➕ Chapter 8, Part 1: Matrix Addition — The GPU's Favorite Warm-Up
💡 Story: Two armies each have a 4×4 battle map. The General wants to combine them: add each cell from map A to the corresponding cell in map B. On a CPU, you loop row by row, column by column — N² steps. On a GPU, you assign one soldier to each cell. Every cell is added simultaneously — BOOM, done in 1 step (well, a few clock cycles)!

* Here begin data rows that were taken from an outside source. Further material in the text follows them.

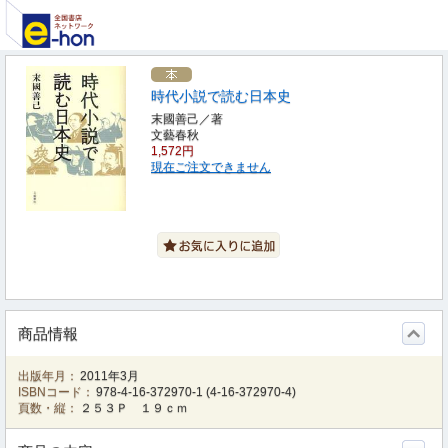
時代小説で読む日本史
末國善己／著
文藝春秋
1,572円
現在ご注文できません
商品情報
出版年月：
2011年3月
ISBNコード：
978-4-16-372970-1
(
4-16-372970-4
)
頁数・縦：
２５３Ｐ １９ｃｍ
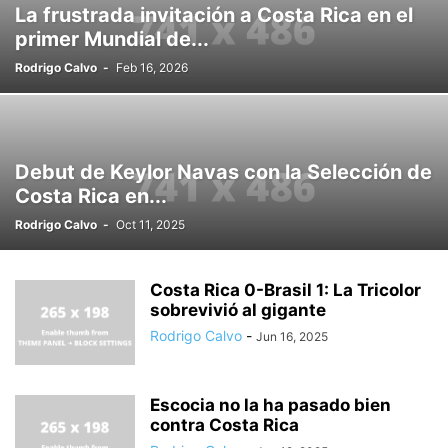
La frustrada invitación a Costa Rica en el
primer Mundial de...
Rodrigo Calvo
-
Feb 16, 2026
Debut de Keylor Navas con la Selección de
Costa Rica en...
Rodrigo Calvo
-
Oct 11, 2025
Costa Rica 0-Brasil 1: La Tricolor
sobrevivió al gigante
Rodrigo Calvo
-
Jun 16, 2025
Escocia no la ha pasado bien
contra Costa Rica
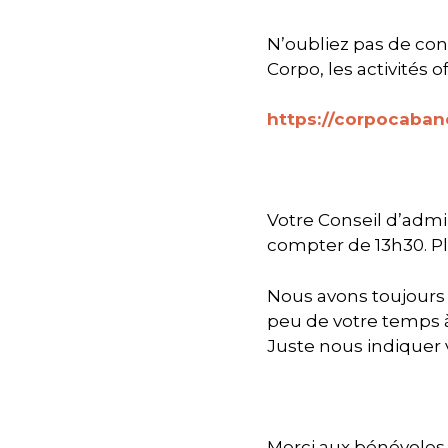
N’oubliez pas de con
Corpo, les activités 
https://corpocaba
Votre Conseil d’admi
compter de 13h30. Plu
Nous avons toujours 
peu de votre temps 
Juste nous indiquer
Merci aux bénévoles 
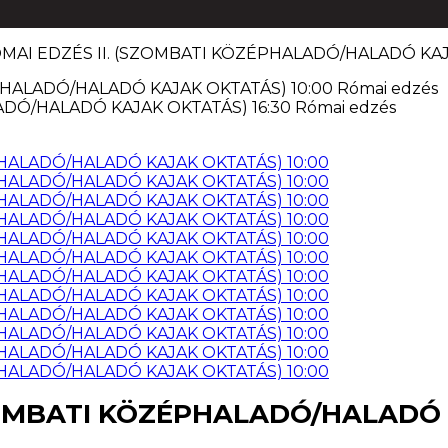
RÓMAI EDZÉS II. (SZOMBATI KÖZÉPHALADÓ/HALADÓ KAJ
(SZOMBATI KÖZÉPHALADÓ/HALADÓ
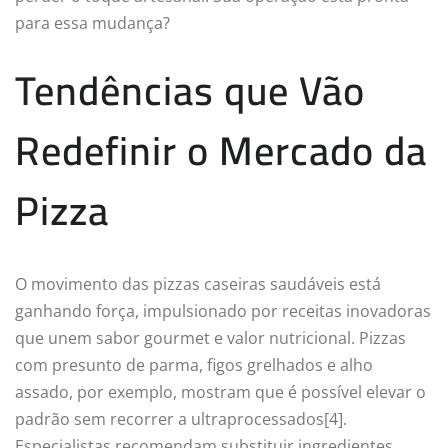
para essa mudança?
Tendências que Vão
Redefinir o Mercado da
Pizza
O movimento das pizzas caseiras saudáveis está
ganhando força, impulsionado por receitas inovadoras
que unem sabor gourmet e valor nutricional. Pizzas
com presunto de parma, figos grelhados e alho
assado, por exemplo, mostram que é possível elevar o
padrão sem recorrer a ultraprocessados[4].
Especialistas recomendam substituir ingredientes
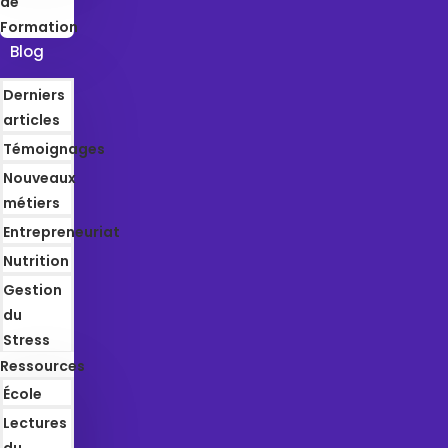
de
Formation
Blog
Derniers
articles
Témoignages
Nouveaux
métiers
Entrepreneuriat
Nutrition
Gestion
du
Stress
Ressources
École
Lectures
du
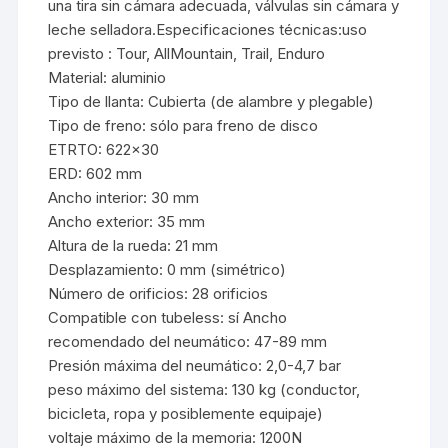
una tira sin cámara adecuada, válvulas sin cámara y
leche selladora.Especificaciones técnicas:uso
previsto : Tour, AllMountain, Trail, Enduro
Material: aluminio
Tipo de llanta: Cubierta (de alambre y plegable)
Tipo de freno: sólo para freno de disco
ETRTO: 622×30
ERD: 602 mm
Ancho interior: 30 mm
Ancho exterior: 35 mm
Altura de la rueda: 21 mm
Desplazamiento: 0 mm (simétrico)
Número de orificios: 28 orificios
Compatible con tubeless: sí Ancho
recomendado del neumático: 47-89 mm
Presión máxima del neumático: 2,0-4,7 bar
peso máximo del sistema: 130 kg (conductor,
bicicleta, ropa y posiblemente equipaje)
voltaje máximo de la memoria: 1200N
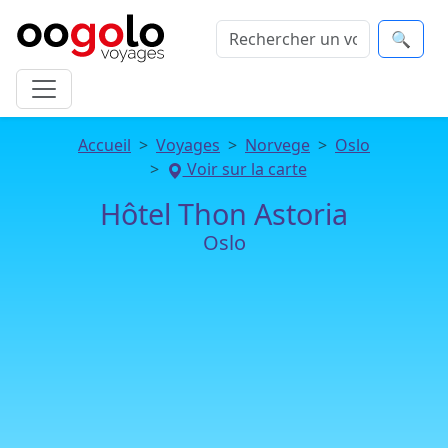
🔍
Accueil
Voyages
Norvege
Oslo
Voir sur la carte
Hôtel Thon Astoria
Oslo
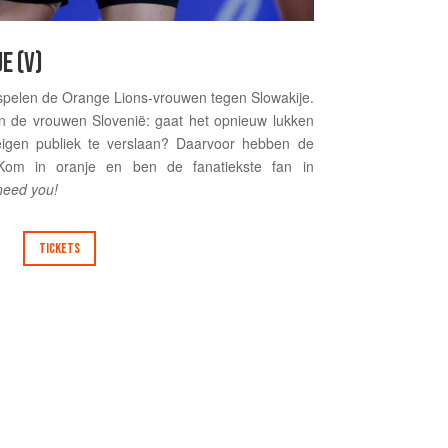
E (V)
spelen de Orange Lions-vrouwen tegen Slowakije.
en de vrouwen Slovenië: gaat het opnieuw lukken
igen publiek te verslaan? Daarvoor hebben de
Kom in oranje en ben de fanatiekste fan in
eed you!
TICKETS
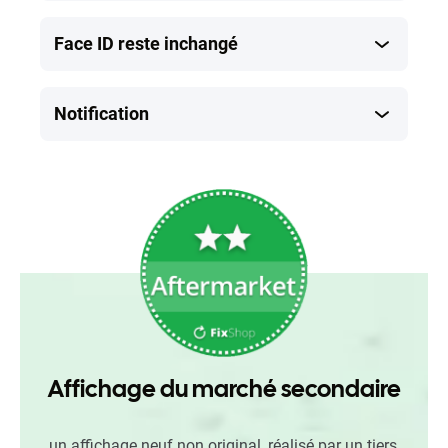
Face ID reste inchangé
Notification
Affichage du marché secondaire
un affichage neuf non original, réalisé par un tiers,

// Matrix addition: C = A + B
// Each thread handles ONE element at position (row, col)
__global__ void matAdd(float* A, float* B, float* C, int rows, int cols) {
int row = blockIdx.y * blockDim.y + threadIdx.y; // Which row?
int col = blockIdx.x * blockDim.x + threadIdx.x; // Which column?
if (row < rows && col < cols) {
int idx = row * cols + col; // Row-major 2D → 1D index
C[idx] = A[idx] + B[idx];
}
}
// Launch config for a 1024×1024 matrix:
dim3 blockSize(16, 16); // 16×16 = 256 threads per block
dim3 gridSize(64, 64); // 64×64 = 4096 blocks
// Total threads: 4096 × 256 = 1,048,576 (one per element!)
matAdd<<<gridSize, blockSize>>>(A, B, C, 1024, 1024);
Why matrix ops matter so much:
// Row-major index formula (CRITICAL to remember!):
// For matrix M of dimensions rows×cols:
// M[row][col] = M_flat[row * cols + col]
//
// Example: M is 3×4 (3 rows, 4 cols)
// M[1][2] = M_flat[1 * 4 + 2] = M_flat[6]
//
// Matrix layout in memory:
// Row 0: [M[0][0], M[0][1], M[0][2], M[0][3]]
// Row 1: [M[1][0], M[1][1], M[1][2], M[1][3]]
// Row 2: [M[2][0], M[2][1], M[2][2], M[2][3]]
matrix add is embarrassingly parallel — no thread depends on any other thread's output. That makes it perfect for GPU: each element is completely independent. This same principle applies to element-wise operations in PyTorch/TensorFlow (tensor.add, tensor.mul, ReLU activation, etc.).